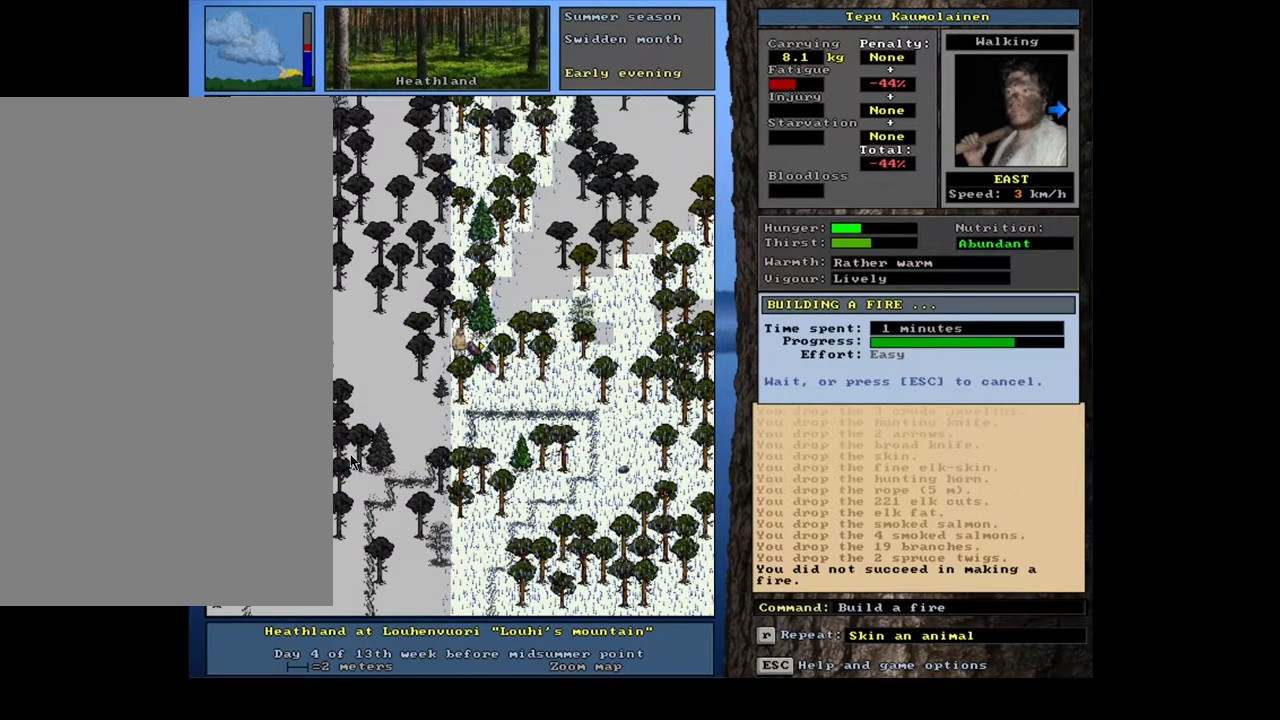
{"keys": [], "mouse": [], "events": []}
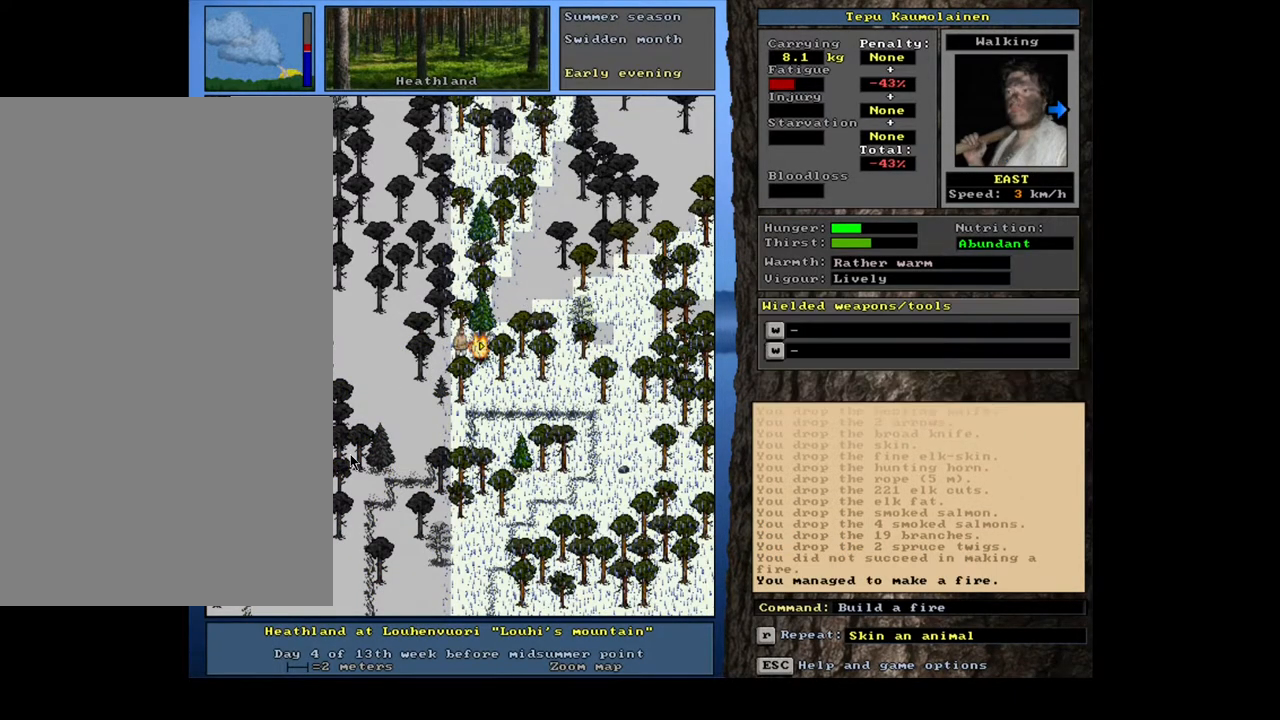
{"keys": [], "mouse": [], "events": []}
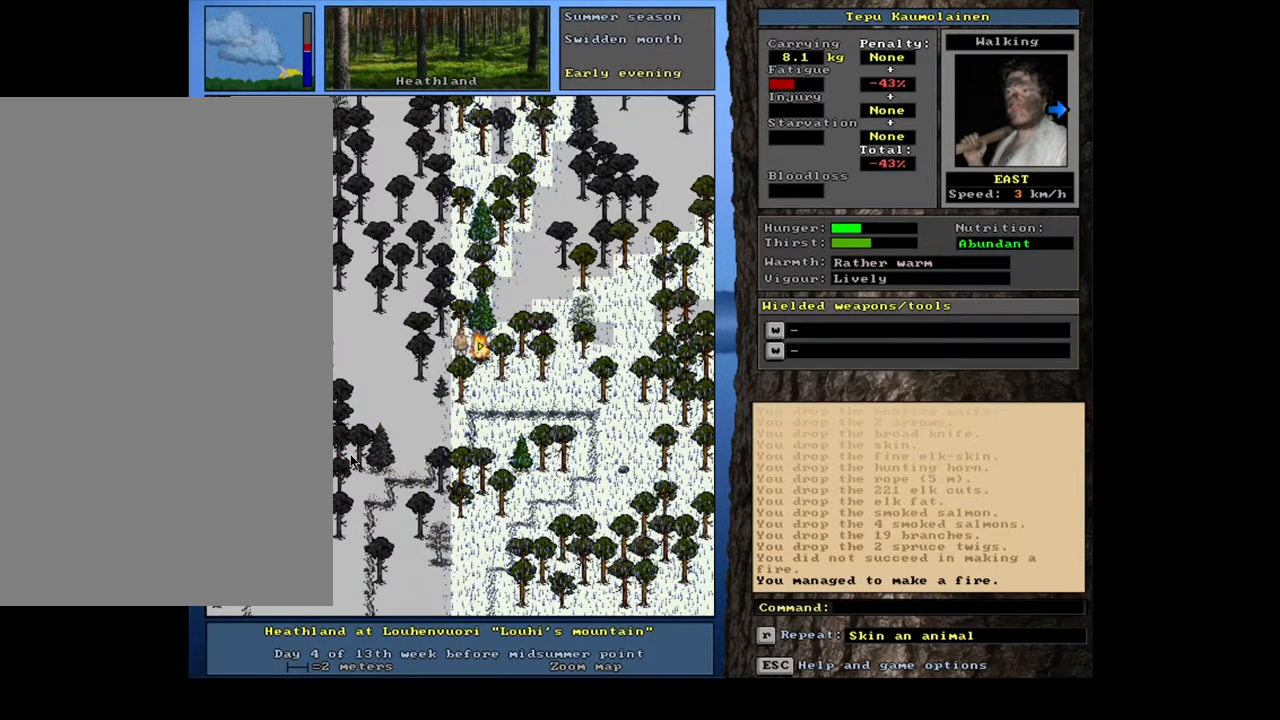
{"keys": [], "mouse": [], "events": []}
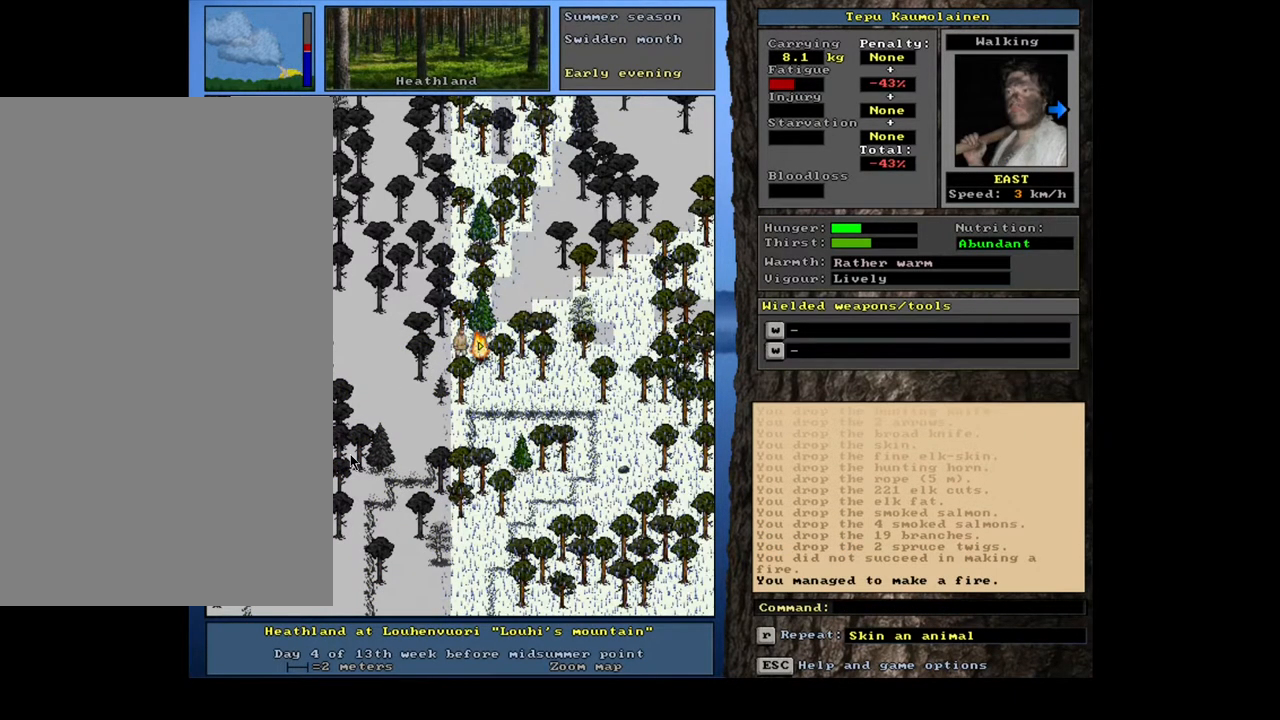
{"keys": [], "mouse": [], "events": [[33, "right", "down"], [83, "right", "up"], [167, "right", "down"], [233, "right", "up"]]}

=-=-=

▶ Work order: Return the material exactly as it reads, though without the pictures it holds.

▶ Solution to the problem:
{"keys": [], "mouse": [], "events": []}
{"keys": [], "mouse": [], "events": []}
{"keys": [], "mouse": [], "events": []}
{"keys": [], "mouse": [], "events": [[33, "right", "down"], [83, "right", "up"], [167, "right", "down"], [233, "right", "up"]]}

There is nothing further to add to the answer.